▶ SUPPLIED MATERIAL:

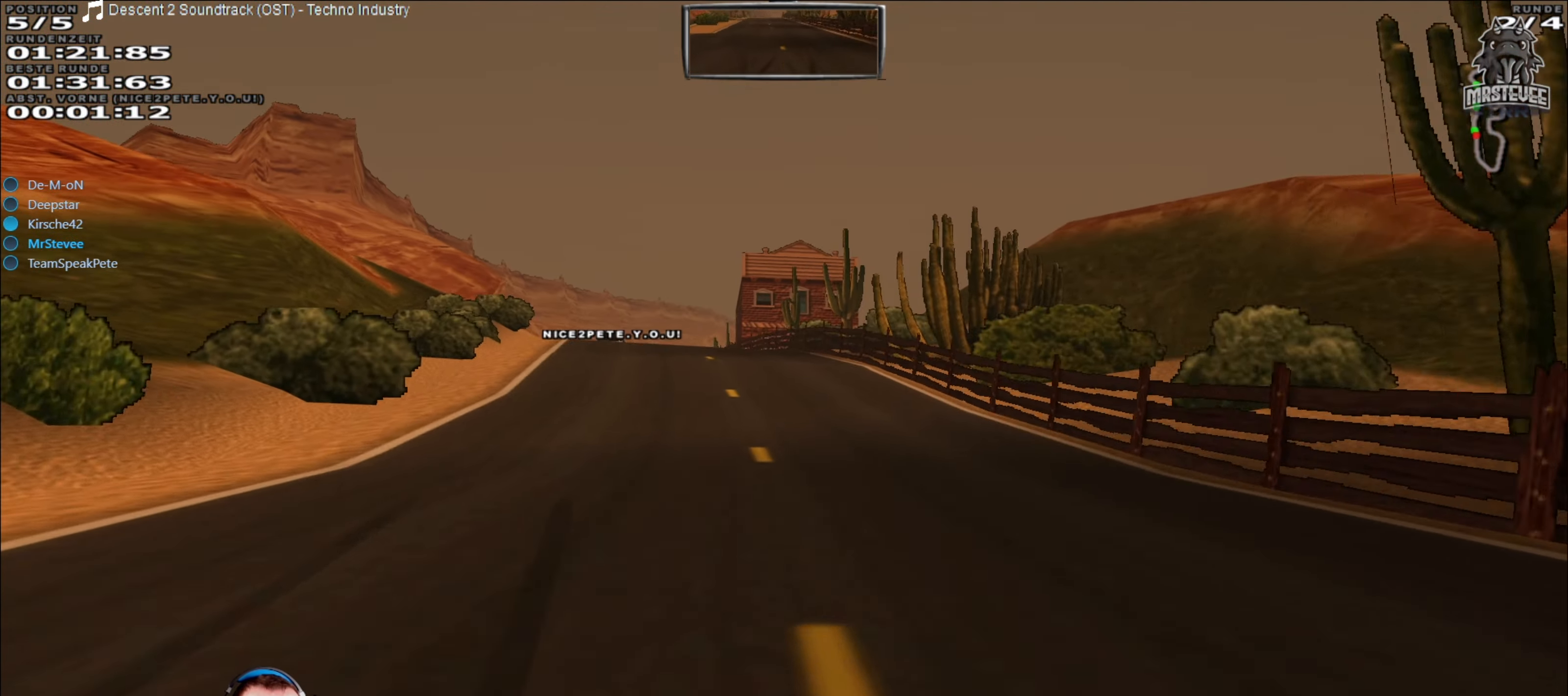
{"buttons": ["R2"], "left_stick": "right", "right_stick": "center", "events": [[133, "left_stick", "left"], [266, "R2", "up"], [333, "left_stick", "center"], [416, "R2", "down"], [450, "left_stick", "right"]]}
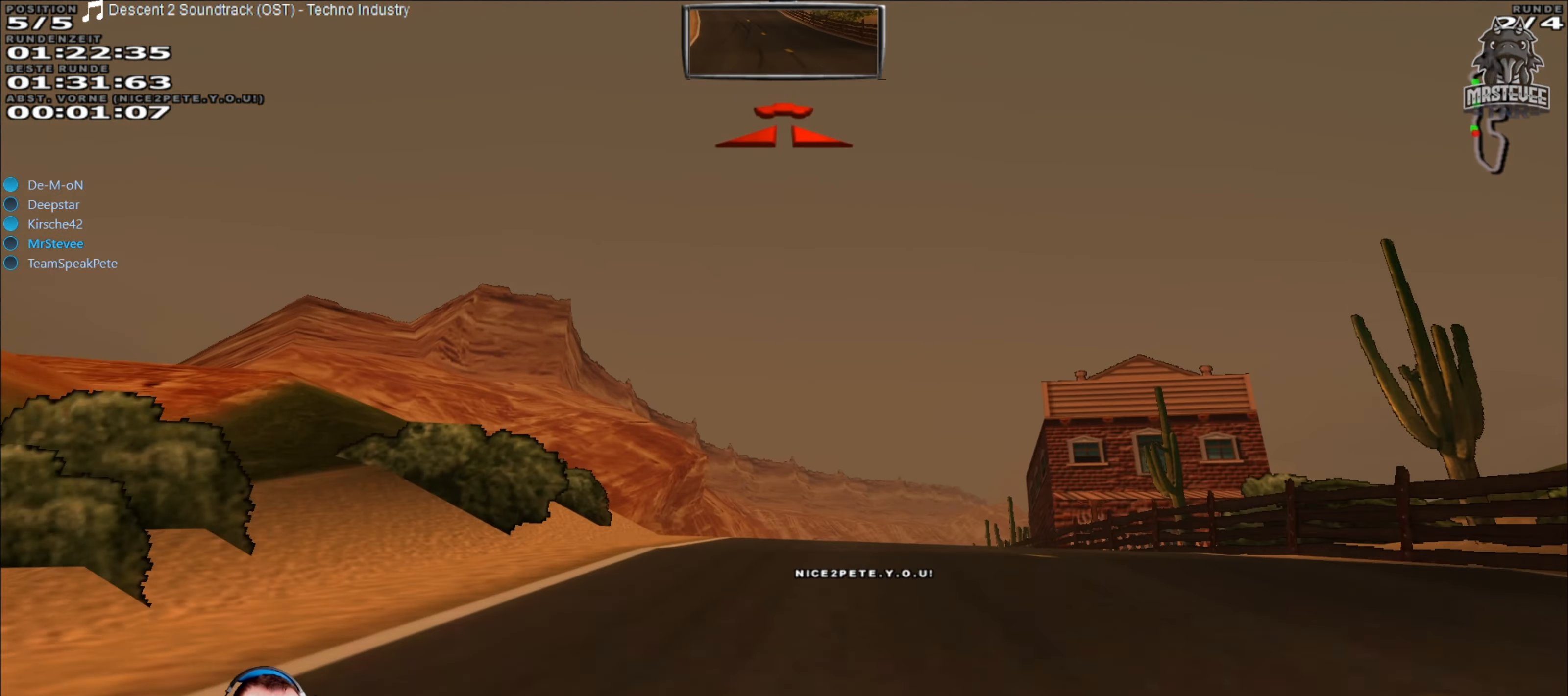
{"buttons": [], "left_stick": "center", "right_stick": "center", "events": [[33, "R2", "up"], [116, "left_stick", "center"]]}
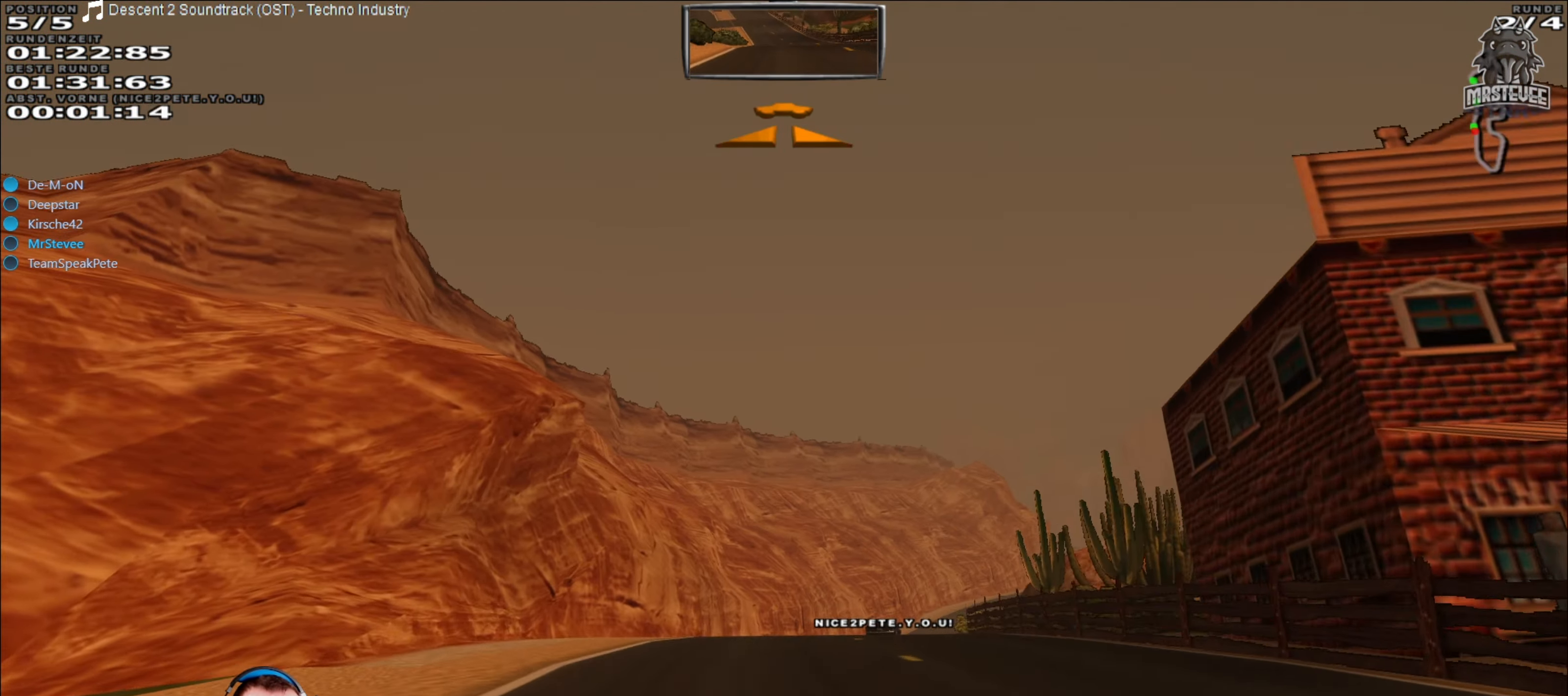
{"buttons": ["R2"], "left_stick": "right", "right_stick": "center", "events": [[216, "R2", "down"], [400, "left_stick", "right"]]}
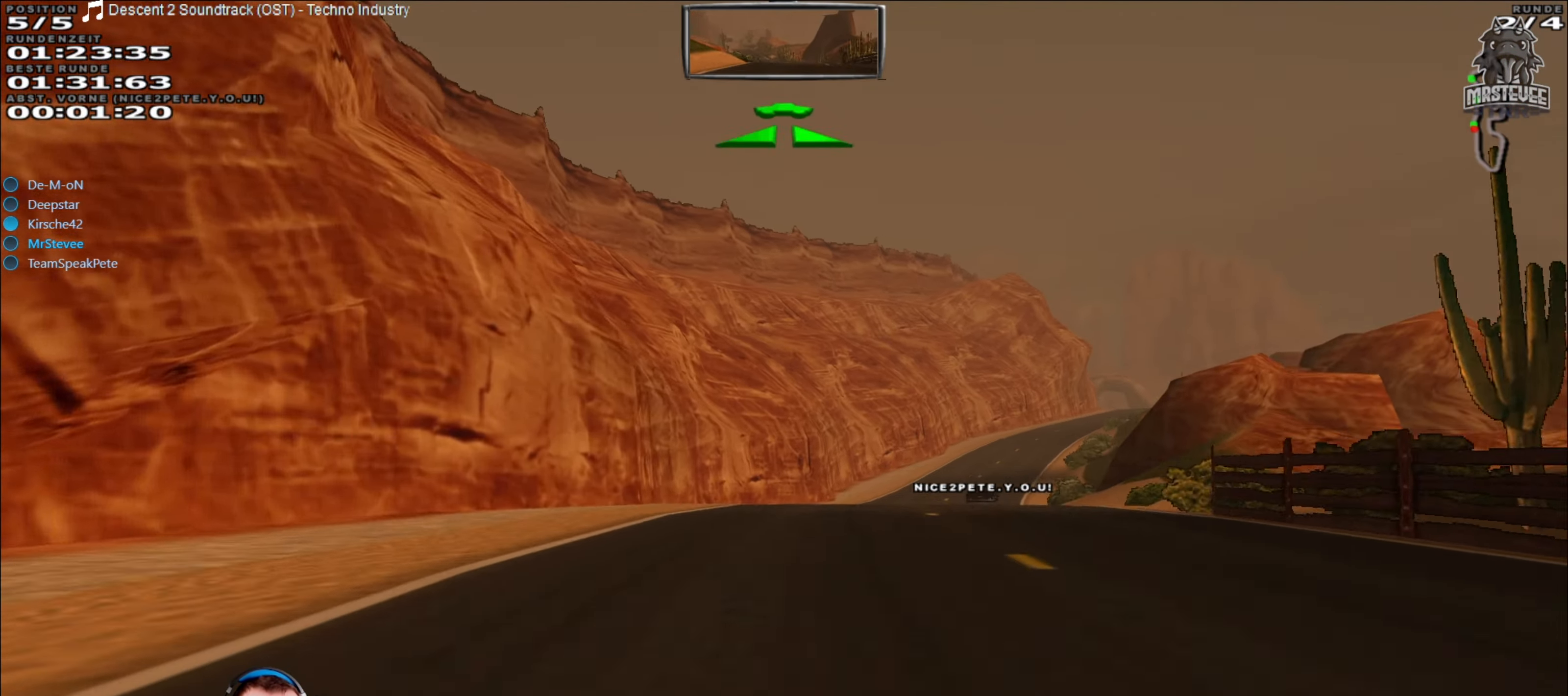
{"buttons": ["R2"], "left_stick": "right", "right_stick": "center", "events": [[117, "left_stick", "center"], [500, "left_stick", "right"]]}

▶ YOUR GOAL: None of the pictures belong in the copy; transcribe the rest of the data exactly.

▶ PROBLEM SOLUTION:
{"buttons": ["R2"], "left_stick": "right", "right_stick": "center", "events": [[133, "left_stick", "left"], [266, "R2", "up"], [333, "left_stick", "center"], [416, "R2", "down"], [450, "left_stick", "right"]]}
{"buttons": [], "left_stick": "center", "right_stick": "center", "events": [[33, "R2", "up"], [116, "left_stick", "center"]]}
{"buttons": ["R2"], "left_stick": "right", "right_stick": "center", "events": [[216, "R2", "down"], [400, "left_stick", "right"]]}
{"buttons": ["R2"], "left_stick": "right", "right_stick": "center", "events": [[117, "left_stick", "center"], [500, "left_stick", "right"]]}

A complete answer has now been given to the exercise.